Rabu, 02 Agustus 2017

Kebijakan Bupati Wonogiri Joko Sutopo Atasi Kekeringan di Wonogiri Selatan

Potret Krisis Air Bersih Di Wonogiri Bagian Selatan


Kekeringan dan krisis air bersih masih menjadi salah satu masalah pokok yang terus dihadapi oleh masyarakat Wonogiri terutama bagian selatan. Keadaan ini tidak bisa dilepaskan dari faktor geografis wilayah selatan yang merupakan kawasan karst Gunung Sewu. Kawasan karst memiliki karakteristik tanah yang sulit menyimpan air karena lapisan lempung yang tipis dengan banyak rongga batuan gamping.

Air hujan yang turun akan terus meresap mengalir kedalam rongga batuan gamping, menerobos hingga membentuk sungai bawah tanah yang dalam. Kondisi ini menyebabkan sangat sulit untuk mendapatkan air tanah dengan kedalaman wajar, layaknya wilayah bukan kawasan karst. Karakteristik permukaan tanah juga berbeda dengan tanah pegunungan sehingga wilayah selatan tidak cocok untuk dijadikan lahan persawahan. Sebagian besar areal pertanian adalah sawah tadah hujan yang hanya bisa panen sekali dalam setahun.


Begitu juga permasalahan air bersih, akan menjadi problematika tahunan yang terus menjadi beban masyarakat Wonogiri selatan.
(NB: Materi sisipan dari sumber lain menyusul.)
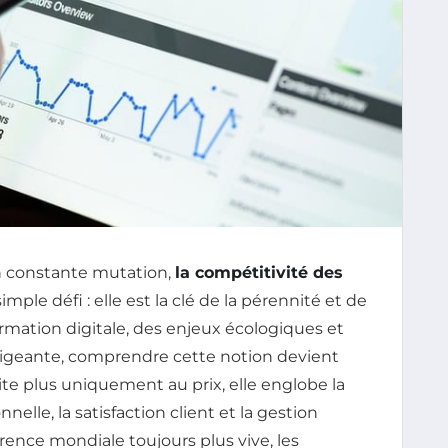
 constante mutation,
la compétitivité des
ple défi : elle est la clé de la pérennité et de
sformation digitale, des enjeux écologiques et
xigeante, comprendre cette notion devient
mite plus uniquement au prix, elle englobe la
nnelle, la satisfaction client et la gestion
rence mondiale toujours plus vive, les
Secara keseluruhan di Kabupaten Wonogiri bahwa wilayah kekeringan dan krisis air bersih tersebar delapan kecamatan, yakni Pracimantoro (9 desa), Paranggupito (8 desa), Giritontro (5 desa), Nguntoronadi (5 desa), Giriwoyo (4 desa), Eromoko (4 desa), Manyaran (2 desa) dan Selogiri (1 desa) atau mengancam 61.169 warga yang mendiami wilayah tersebut. Wilayah paling parah memang di dua kecamatan yaitu Giritontro dan Paranggupito. 


Kebijakan yang dijalankan pemerintah selama ini, belum memberikan solusi secara permanen. Kebijakan mengatasi kekeringan hanya sebatas memberikan bantuan tanki air bersih yang hanya bersifat sementara. Mengutip kata Bupati Wonogiri Joko Sutopo bahwa model bantuan tangki membuat masyarakat menjadi kerdil inovasi karena mereka diberi harapan mendapat bantuan. Meskipun bantuan air bersih merupakan solusi bersifat ensidental, kita harus memberikan apresiasi kepada seluruh pihak yang selama ini memberikan bantuan air bersih kepada masyarakat Wonogiri Selatan. 


Untuk mengatasi kekeringan dan krisis air bersih dalam era kepemimpinan Bupati Wonogiri Joko Sutopo bahwa masyarakat dan seluruh pemangku kebijakan harus mampu merubah mindset menuju pemikiran yang modern. Mengatasi kekeringan dengan berdasarkan teknologi teknis bukan berbasis tanki. Menggali potensi wilayah dengan melakukan survey secara lebih detail dan mendalam untuk mencari sumber air yang bisa dimanfaatkan. Potensi ini yang ada akan disinergikan dengan program pemerintah yang pada akhirnya masyarakat nanti bisa menikmati solusi air bersih berbasis teknis bukan lagi berbasis tangki, bukan berbasis pencitraan, tetapi kerja nyata yang benar berpihak kepada warga masyarakat.


Kebijakan ini tentu akan membutuhkan dukungan biaya yang cukup besar yang bisa bersumber dari dana APBD Kabupaten Wonogiri maupun program dari pemerintah provinsi dan pusat. Selain membangun embung-embung air juga akan dibangun sarana prasarana pemanfaatan sumber air sungai bawah tanah maupun sumber air lainnya. Bupati Wonogiri Joko Sutopo telah memberikan komitmen bahwa untuk mengatasi kekeringan akan dianggarkan dana APBD Kabupaten Wonogiri minimal Rp. 2 milyar per tahun. 

Pada tahun 2017, telah dilelang program pemanfaatan sumber air Luweng Kuthah Paranggupito dengan anggaran Rp. 1,8 milyar. Dengan telah dilelangnya kegiatan ini, maka dibutuhkan peran serta dan partisipasi aktif seluruh masyarakat untuk mengawasi sekaligus memberikan dukungan agar program mengatasi kekeringan dapat berjalan dengan baik. Sumber air dari luweng Kuthah akan memberikan harapan bagi sebagian masyarakat  bisa terbebas dari problematika krisis air bersih secara permanen. 

Kedepan dengan dukungan penganggaran yang cukup serta peran aktif masyarakat maupun bantuan pihak ketiga lainnya, masalah kekeringan di Wonogiri selatan dapat segera teratasi. Semoga.